Let $ A $ be a real orthonormal matrix. From the definition $ A^T A = I $, it is easy to see that $ \det(A) = \pm 1 $, hence a real orthonormal matrix should correspond to rotation and reflection.
If $ A $ is $ N\times N $, then number of generators is given by $ g(N) = \frac{1}{2}N(N-1) $. To prove this result, a common argument goes as following:
- There are $ N^2 $ entries in $ A $.
- Each column of $ A $ must form a unit vector, this provides $ N $ conditions.
- Each pair of distinct columns are orthogonal, this provides $ \frac{N!}{2!(N-2)!} = \frac{1}{2}N(N-1) $ conditions.
Therefore, the number of generators is given by $$ g(N) = N^2 - N - \frac{1}{2}N(N-1) = \frac{1}{2}N(N-1) \ . $$
But now when I try to understand this result visually, I encountered a contradiction. In particular, $ g(2) = \frac{1}{2}(2)(2-1) = 1 $, implying that there is only one generator for a $ 2\times 2 $ real orthogonal matrix. But this result does not even explain a geometric argument I try to form as following:
A linear transformation can be visualized by plotting the two columns as vectors on a Cartesian plane. Since $ A_{2\times 2} $ is orthonormal, we must have all the columns fall on the unit circle. We are free to decide where the first column lands, say $ \begin{bmatrix} 1 \\ 0 \end{bmatrix} $. This shall exhausts the only one generator $ A_{2\times 2} $ has, leading us with no choice for all the remaining entries of $ A_{2\times 2} $.
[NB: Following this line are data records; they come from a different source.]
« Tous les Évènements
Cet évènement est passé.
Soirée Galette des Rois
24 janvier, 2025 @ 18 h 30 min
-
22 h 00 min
Unfortunately, this is NOT the case. By visual inspection, it is apparent that we still have to decide between $ \begin{bmatrix} 0 \\ 1 \end{bmatrix} $ and $ \begin{bmatrix} 0 \\ -1 \end{bmatrix} $ for the second column of $ A_{2\times 2} $. This argument can also be expressed in the language of algebra - suppose we pick $ A_{11} := 1 $, it is straightforward to see that both $ A_{12} $ and $ A_{21} $ must vanish, while $ A_{22} $ remains undetermined between $ +1 $ and $ -1 $.
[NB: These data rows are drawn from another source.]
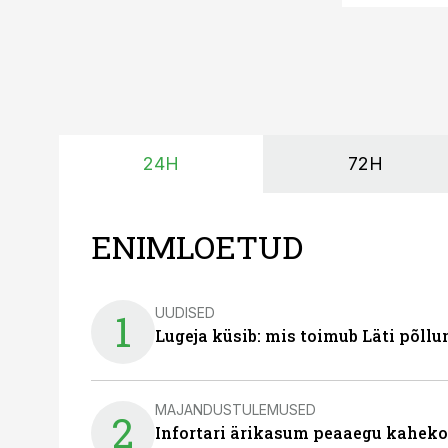
24H
72H
ENIMLOETUD
UUDISED
1
Lugeja küsib: mis toimub Läti põll
MAJANDUSTULEMUSED
2
Infortari ärikasum peaaegu kaheko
In your example, the conditions from the orthogonality are $0 = 0$, due to the zeros in your matrix. Thus, $g(N)$ is only a lower bound on the degree of freedom you have when generating orthogonal matrices, because to compute $g(N)$, we assume that all $g(N)$ conditions are non-empty and independent; which (as you have seen in your example) is not true in general. It will be, however, true if you consider random matrices over the reals, as here the chance of having zeros is itself zero. Thus one might actually work with the number $g(N)$, even if it is not exact. You should thus ask yourself in which field you are working. In algebra, the number $g(N)$ is only a lower bound on the degree of freedom you have, in numerics for example you can assume this to be exactly the number of variables you can choose.
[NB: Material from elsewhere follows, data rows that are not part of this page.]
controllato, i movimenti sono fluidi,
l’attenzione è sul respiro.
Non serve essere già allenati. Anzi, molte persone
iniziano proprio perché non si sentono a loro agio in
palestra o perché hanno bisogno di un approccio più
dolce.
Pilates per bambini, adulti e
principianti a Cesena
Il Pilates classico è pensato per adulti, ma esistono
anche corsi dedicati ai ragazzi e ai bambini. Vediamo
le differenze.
edit for the comment below: Not really, no. The freedom is more like one vector and one sign. Given that you have chosen the first vector, the second has to be orthogonal with this first one. The orthogonal space of this vector has dimension one, meaning the second vector comes from a one-dimensional vector-space $\{r \cdot v \mid r \in \mathbb{R} \}$ for some vector $v$. In this vector space, there are exactly two vectors $u_1,u_2$ having length one and these are related by $u_1 = -u_2$. Thus, as soon as you have fixed the first vector, the only choice left is the sign of the second one. This works in general: If you have an orthogonal matrix $A \in \mathbb{R}^{n \times n}$ and multiply any column with $-1$, the matrix will stay orthogonal. So you always have a choice in the sign of a vector. Thus the $g(N)$ might be defined "up to sign" to resolve such issues, maybe you can find something about this in your book/lecture notes.